Controlar las expectativas implica optimizar nuestro optimismo y potenciar nuestra confianza. La contribución de valor en el trabajo del conocimiento es profundamente desigual, por lo que elegir el momento óptimo en el que hacemos cada cosa resulta decisivo. Esto se traduce en el desarrollo de la competencia de «decidir mejor» qué hacer y qué no hacer en cada momento. Esto es clave para nuestra efectividad.
Por otro lado, ser capaces de encontrar el punto de equilibrio respecto a la dificultad que entraña hacer algo, impacta directamente ante nuestras expectativas. En este punto de equilibrio nuestra motivación será alta, siendo conscientes además que si simplificamos en exceso las cosas acabaremos no haciéndolas. En este sentido, resulta necesario aprender a definir tu trabajo de forma correcta, con el propósito de facilitar ese punto de equilibrio y la posibilidad de «decidir mejor». Aquí podríamos incorporar hábitos como el «pensar antes de hacer», «usar sólo fechas objetivas» o «separar pensar del hacer».
Valoramos aquello que hemos de hacer cuando conocemos qué sentido tiene hacerlo. Paz Garde, gran amiga y colega artesana en OPTIMA LAB, afirma que si tuviese que quedarse con una sola clave para mejorar su efectividad personal, se quedaría con el sencillo hábito de preguntarse «para qué». Cuando conoces el propósito de cualquier cosa que has de hacer, ganas claridad y capacidad para decidir mejor. Además, cuando tienes claridad de lo que deseas y hacia dónde quieres dirigirte, en tu cerebro se pone en marcha el Sistema de Activación Reticular (SAR), que sin duda resultará de gran ayuda para permanecer conectado y evitar la temida desmotivación.

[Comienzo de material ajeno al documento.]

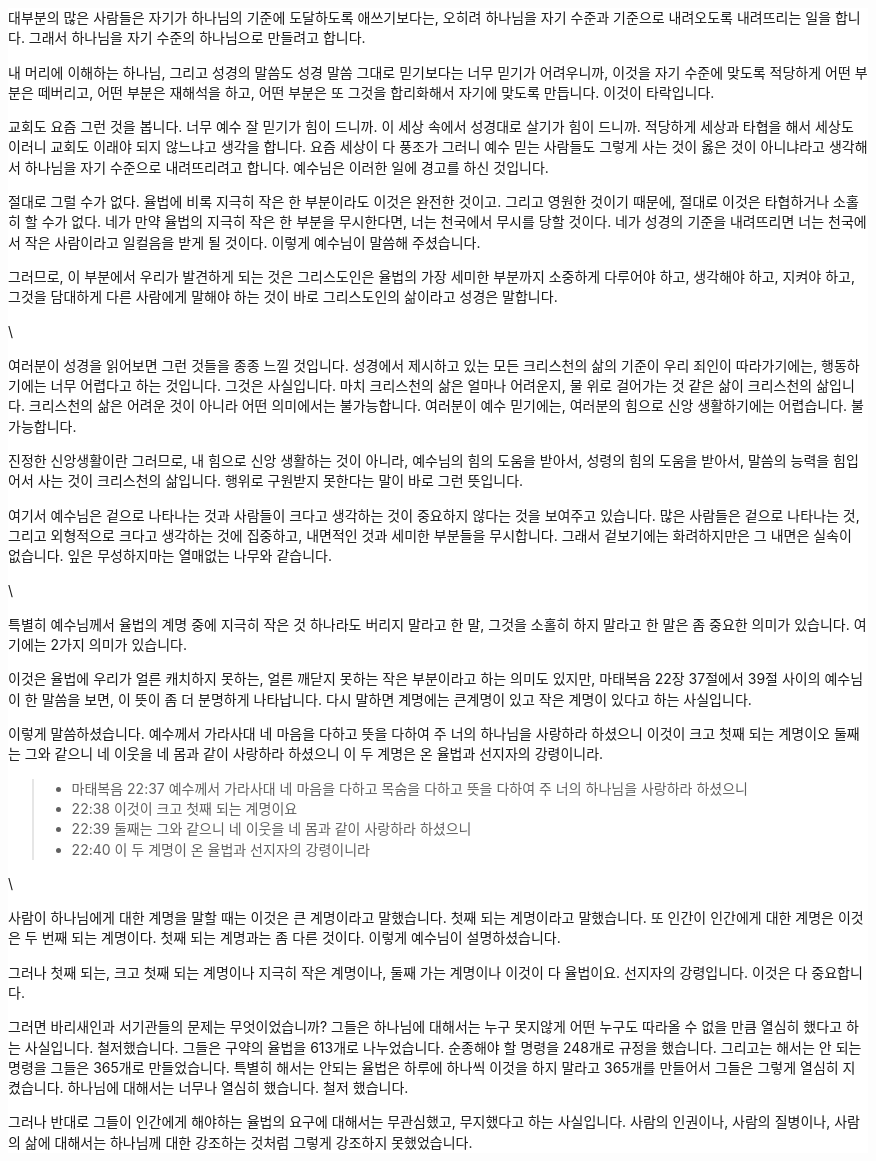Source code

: 
대부분의 많은 사람들은 자기가 하나님의 기준에 도달하도록 애쓰기보다는, 오히려 하나님을 자기 수준과 기준으로 내려오도록 내려뜨리는 일을 합니다. 그래서 하나님을 자기 수준의 하나님으로 만들려고 합니다.&#x20;

내 머리에 이해하는 하나님, 그리고 성경의 말씀도 성경 말씀 그대로 믿기보다는 너무 믿기가 어려우니까, 이것을 자기 수준에 맞도록 적당하게 어떤 부분은 떼버리고, 어떤 부분은 재해석을 하고, 어떤 부분은 또 그것을 합리화해서 자기에 맞도록 만듭니다. 이것이 타락입니다.

교회도 요즘 그런 것을 봅니다. 너무 예수 잘 믿기가 힘이 드니까. 이 세상 속에서 성경대로 살기가 힘이 드니까. 적당하게 세상과 타협을 해서 세상도 이러니 교회도 이래야 되지 않느냐고 생각을 합니다. 요즘 세상이 다 풍조가 그러니 예수 믿는 사람들도 그렇게 사는 것이 옳은 것이 아니냐라고 생각해서 하나님을 자기 수준으로 내려뜨리려고 합니다. 예수님은 이러한 일에 경고를 하신 것입니다.

절대로 그럴 수가 없다. 율법에 비록 지극히 작은 한 부분이라도 이것은 완전한 것이고. 그리고 영원한 것이기 때문에, 절대로 이것은 타협하거나 소홀히 할 수가 없다. 네가 만약 율법의 지극히 작은 한 부분을 무시한다면, 너는 천국에서 무시를 당할 것이다. 네가 성경의 기준을 내려뜨리면 너는 천국에서 작은 사람이라고 일컬음을 받게 될 것이다. 이렇게 예수님이 말씀해 주셨습니다.

그러므로, 이 부분에서 우리가 발견하게 되는 것은 그리스도인은 율법의 가장 세미한 부분까지 소중하게 다루어야 하고, 생각해야 하고, 지켜야 하고, 그것을 담대하게 다른 사람에게 말해야 하는 것이 바로 그리스도인의 삶이라고 성경은 말합니다.

\


여러분이 성경을 읽어보면 그런 것들을 종종 느낄 것입니다. 성경에서 제시하고 있는 모든 크리스천의 삶의 기준이 우리 죄인이 따라가기에는, 행동하기에는 너무 어렵다고 하는 것입니다. 그것은 사실입니다. 마치 크리스천의 삶은 얼마나 어려운지, 물 위로 걸어가는 것 같은 삶이 크리스천의 삶입니다. 크리스천의 삶은 어려운 것이 아니라 어떤 의미에서는 불가능합니다. 여러분이 예수 믿기에는, 여러분의 힘으로 신앙 생활하기에는 어렵습니다. 불가능합니다.

진정한 신앙생활이란 그러므로, 내 힘으로 신앙 생활하는 것이 아니라, 예수님의 힘의 도움을 받아서, 성령의 힘의 도움을 받아서, 말씀의 능력을 힘입어서 사는 것이 크리스천의 삶입니다. 행위로 구원받지 못한다는 말이 바로 그런 뜻입니다.&#x20;

여기서 예수님은 겉으로 나타나는 것과 사람들이 크다고 생각하는 것이 중요하지 않다는 것을 보여주고 있습니다. 많은 사람들은 겉으로 나타나는 것, 그리고 외형적으로 크다고 생각하는 것에 집중하고, 내면적인 것과 세미한 부분들을 무시합니다. 그래서 겉보기에는 화려하지만은 그 내면은 실속이 없습니다. 잎은 무성하지마는 열매없는 나무와 같습니다.

\


특별히 예수님께서 율법의 계명 중에 지극히 작은 것 하나라도 버리지 말라고 한 말, 그것을 소홀히 하지 말라고 한 말은 좀 중요한 의미가 있습니다. 여기에는 2가지 의미가 있습니다.&#x20;

이것은 율법에 우리가 얼른 캐치하지 못하는, 얼른 깨닫지 못하는 작은 부분이라고 하는 의미도 있지만, 마태복음 22장 37절에서 39절 사이의 예수님이 한 말씀을 보면, 이 뜻이 좀 더 분명하게 나타납니다. 다시 말하면 계명에는 큰계명이 있고 작은 계명이 있다고 하는 사실입니다.

이렇게 말씀하셨습니다. 예수께서 가라사대 네 마음을 다하고 뜻을 다하여 주 너의 하나님을 사랑하라 하셨으니 이것이 크고 첫째 되는 계명이오 둘째는 그와 같으니 네 이웃을 네 몸과 같이 사랑하라 하셨으니 이 두 계명은 온 율법과 선지자의 강령이니라.

> * 마태복음 22:37 예수께서 가라사대 네 마음을 다하고 목숨을 다하고 뜻을 다하여 주 너의 하나님을 사랑하라 하셨으니
> * 22:38 이것이 크고 첫째 되는 계명이요
> * 22:39 둘째는 그와 같으니 네 이웃을 네 몸과 같이 사랑하라 하셨으니
> * 22:40 이 두 계명이 온 율법과 선지자의 강령이니라

\


사람이 하나님에게 대한 계명을 말할 때는 이것은 큰 계명이라고 말했습니다. 첫째 되는 계명이라고 말했습니다. 또 인간이 인간에게 대한 계명은 이것은 두 번째 되는 계명이다. 첫째 되는 계명과는 좀 다른 것이다. 이렇게 예수님이 설명하셨습니다.

그러나 첫째 되는, 크고 첫째 되는 계명이나 지극히 작은 계명이나, 둘째 가는 계명이나 이것이 다 율법이요. 선지자의 강령입니다. 이것은 다 중요합니다.

그러면 바리새인과 서기관들의 문제는 무엇이었습니까? 그들은 하나님에 대해서는 누구 못지않게 어떤 누구도 따라올 수 없을 만큼 열심히 했다고 하는 사실입니다. 철저했습니다. 그들은 구약의 율법을 613개로 나누었습니다. 순종해야 할 명령을 248개로 규정을 했습니다. 그리고는 해서는 안 되는 명령을 그들은 365개로 만들었습니다. 특별히 해서는 안되는 율법은 하루에 하나씩 이것을 하지 말라고 365개를 만들어서 그들은 그렇게 열심히 지켰습니다. 하나님에 대해서는 너무나 열심히 했습니다. 철저 했습니다.&#x20;

그러나 반대로 그들이 인간에게 해야하는 율법의 요구에 대해서는 무관심했고, 무지했다고 하는 사실입니다. 사람의 인권이나, 사람의 질병이나, 사람의 삶에 대해서는 하나님께 대한 강조하는 것처럼 그렇게 강조하지 못했었습니다.
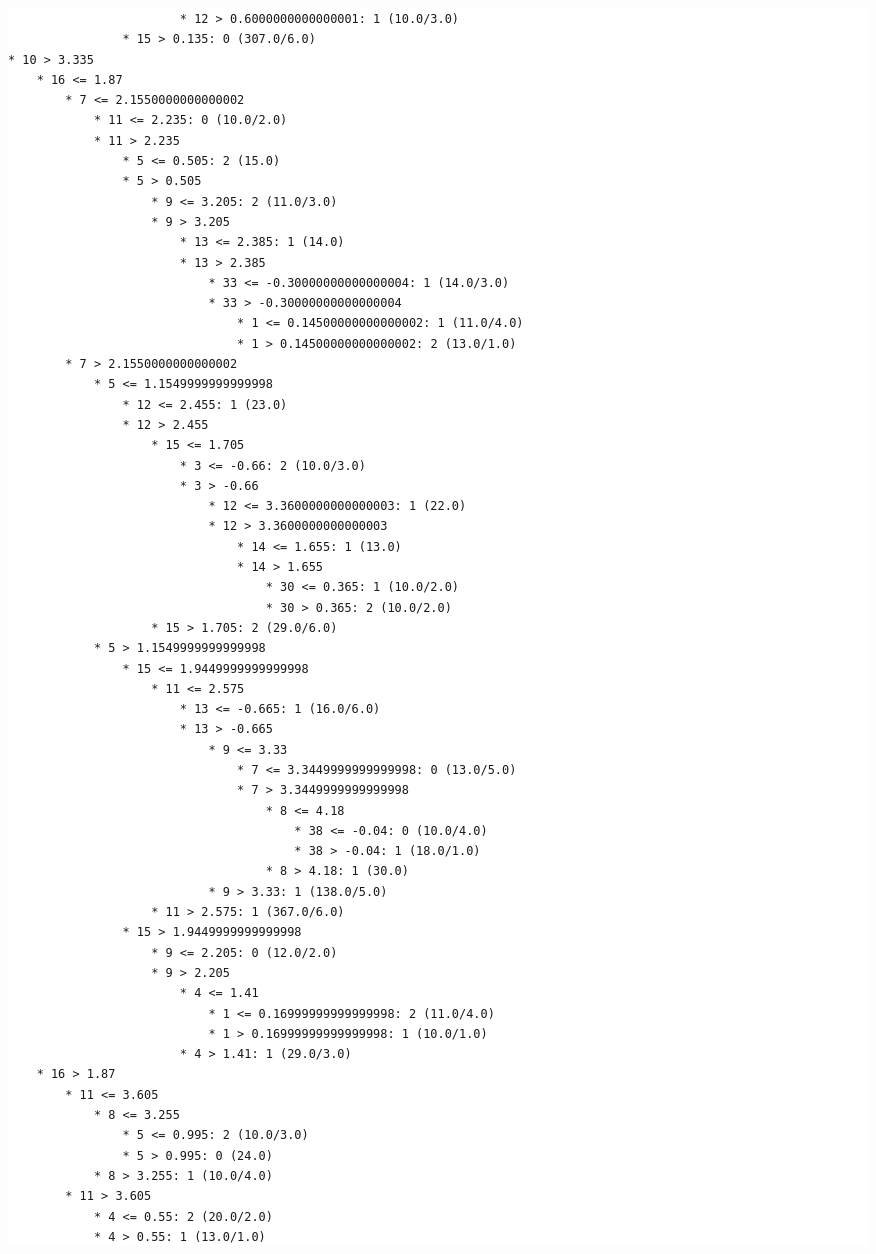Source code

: 							* 12 > 0.6000000000000001: 1 (10.0/3.0)
					* 15 > 0.135: 0 (307.0/6.0)
	* 10 > 3.335
		* 16 <= 1.87
			* 7 <= 2.1550000000000002
				* 11 <= 2.235: 0 (10.0/2.0)
				* 11 > 2.235
					* 5 <= 0.505: 2 (15.0)
					* 5 > 0.505
						* 9 <= 3.205: 2 (11.0/3.0)
						* 9 > 3.205
							* 13 <= 2.385: 1 (14.0)
							* 13 > 2.385
								* 33 <= -0.30000000000000004: 1 (14.0/3.0)
								* 33 > -0.30000000000000004
									* 1 <= 0.14500000000000002: 1 (11.0/4.0)
									* 1 > 0.14500000000000002: 2 (13.0/1.0)
			* 7 > 2.1550000000000002
				* 5 <= 1.1549999999999998
					* 12 <= 2.455: 1 (23.0)
					* 12 > 2.455
						* 15 <= 1.705
							* 3 <= -0.66: 2 (10.0/3.0)
							* 3 > -0.66
								* 12 <= 3.3600000000000003: 1 (22.0)
								* 12 > 3.3600000000000003
									* 14 <= 1.655: 1 (13.0)
									* 14 > 1.655
										* 30 <= 0.365: 1 (10.0/2.0)
										* 30 > 0.365: 2 (10.0/2.0)
						* 15 > 1.705: 2 (29.0/6.0)
				* 5 > 1.1549999999999998
					* 15 <= 1.9449999999999998
						* 11 <= 2.575
							* 13 <= -0.665: 1 (16.0/6.0)
							* 13 > -0.665
								* 9 <= 3.33
									* 7 <= 3.3449999999999998: 0 (13.0/5.0)
									* 7 > 3.3449999999999998
										* 8 <= 4.18
											* 38 <= -0.04: 0 (10.0/4.0)
											* 38 > -0.04: 1 (18.0/1.0)
										* 8 > 4.18: 1 (30.0)
								* 9 > 3.33: 1 (138.0/5.0)
						* 11 > 2.575: 1 (367.0/6.0)
					* 15 > 1.9449999999999998
						* 9 <= 2.205: 0 (12.0/2.0)
						* 9 > 2.205
							* 4 <= 1.41
								* 1 <= 0.16999999999999998: 2 (11.0/4.0)
								* 1 > 0.16999999999999998: 1 (10.0/1.0)
							* 4 > 1.41: 1 (29.0/3.0)
		* 16 > 1.87
			* 11 <= 3.605
				* 8 <= 3.255
					* 5 <= 0.995: 2 (10.0/3.0)
					* 5 > 0.995: 0 (24.0)
				* 8 > 3.255: 1 (10.0/4.0)
			* 11 > 3.605
				* 4 <= 0.55: 2 (20.0/2.0)
				* 4 > 0.55: 1 (13.0/1.0)
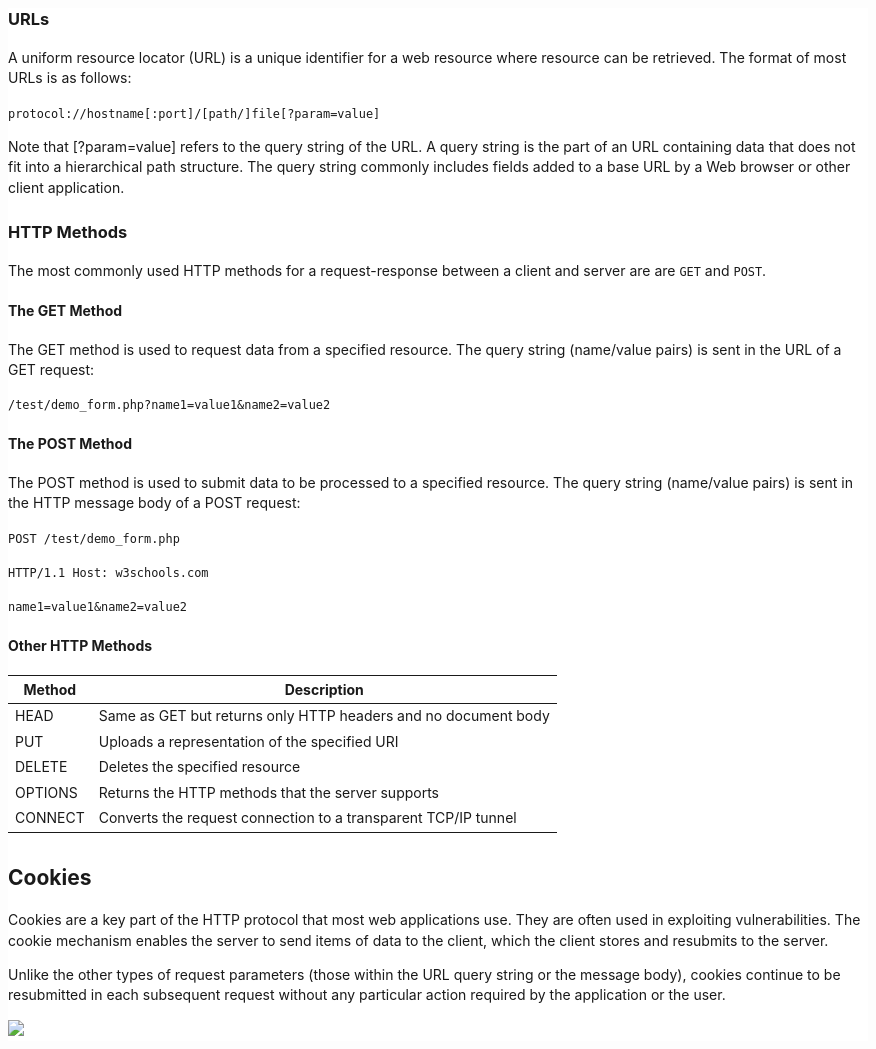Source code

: ### URLs

A uniform resource locator (URL) is a unique identifier for a web resource where resource can be retrieved. The format of most URLs is as follows:

`protocol://hostname[:port]/[path/]file[?param=value]`

Note that [?param=value] refers to the query string of the URL. A query string is the part of an URL containing data that does not fit into a hierarchical path structure. The query string commonly includes fields added to a base URL by a Web browser or other client application.

### HTTP Methods

The most commonly used HTTP methods for a request-response between a client and server are are `GET` and `POST`. 

#### The GET Method

The GET method is used to request data from a specified resource. The query string (name/value pairs) is sent in the URL of a GET request:

`/test/demo_form.php?name1=value1&name2=value2`

#### The POST Method 

The POST method is used to submit data to be processed to a specified resource. The query string (name/value pairs) is sent in the HTTP message body of a POST request:

`POST /test/demo_form.php`

`HTTP/1.1 Host: w3schools.com`

`name1=value1&name2=value2`

#### Other HTTP Methods

Method |	Description
--- | ---
HEAD	 | Same as GET but returns only HTTP headers and no document body
PUT	 | Uploads a representation of the specified URI
DELETE |	Deletes the specified resource
OPTIONS	| Returns the HTTP methods that the server supports
CONNECT	| Converts the request connection to a transparent TCP/IP tunnel

## Cookies

Cookies are a key part of the HTTP protocol that most web applications use. They are often used in exploiting vulnerabilities. The cookie mechanism enables the server to send items of data to the client, which the client stores and resubmits to the server. 

Unlike the other types of request parameters (those within the URL query string or the message body), cookies continue to be resubmitted in each subsequent request without any particular action required by the application or the user.

![](http://niyuj.com/wp-content/uploads/2016/05/C2GNfi.png)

Poner freno a la impulsividad puede que sea el gran caballo de batalla para una inmensa mayoría de personas. En este sentido, desarrollar el hábito de «enfriar el pensamiento» es fundamental para el éxito. Se trata de atenuar el sistema caliente y acentuar el sistema frío. Cuando actúas de forma impulsiva, tomas decisiones emocionales y caprichosas, alejándote de hacer lo correcto, es decir, alejándote de la efectividad.
La clave para asegurar que se cambia la tendencia hacia la procrastinación está, como acabamos de ver, en la incorporación de nuevos hábitos. Esto podemos hacerlo mediante el empleo de Micro Acciones Sostenidas Sostenibles (MASS). Se trata de «reducir la intensidad del cambio, dedicando ese esfuerzo a asegurar la constancia, es decir, reducir al máximo la fricción que se produce, haciéndolo sostenible, de tal forma que pueda ser sostenido durante mucho tiempo». Sin duda alguna, una aportación de gran valor para la efectividad personal.
Metodologías como OPTIMA3® o GTD® permiten desarrollar hábitos en este sentido, cuya puesta en marcha de forma conjunta y sinérgica producen mayores resultados que la suma individual de cada uno de ellos. Así es que ya sabes, la efectividad es el mejor antídoto contra la procrastinación.
Sobre el autor
Antonio José Masiá es consultor artesano y nodo de OPTIMA LAB, una red productiva que ayuda a personas y organizaciones a ser más efectivas para lograr sus resultados por medio del aprendizaje basado en la experiencia y nuevas metodologías centradas en las personas.
2 Comentarios
Otra forma de entenderlo es que al procastinar, lo que realmente hacemos es cambiar nuestro estado interno.
Salir del estado de «mal cuerpo» que nos genera una tarea tediosa o difícil por otra sin la menor importancia, pero que nos ofrece una recompensa inmediata. Una satisfacción, un pequeño placer.
Iba a leer este articulo ahorita pero prefiero procasticarlo, lo dejare en la barra de favoritos.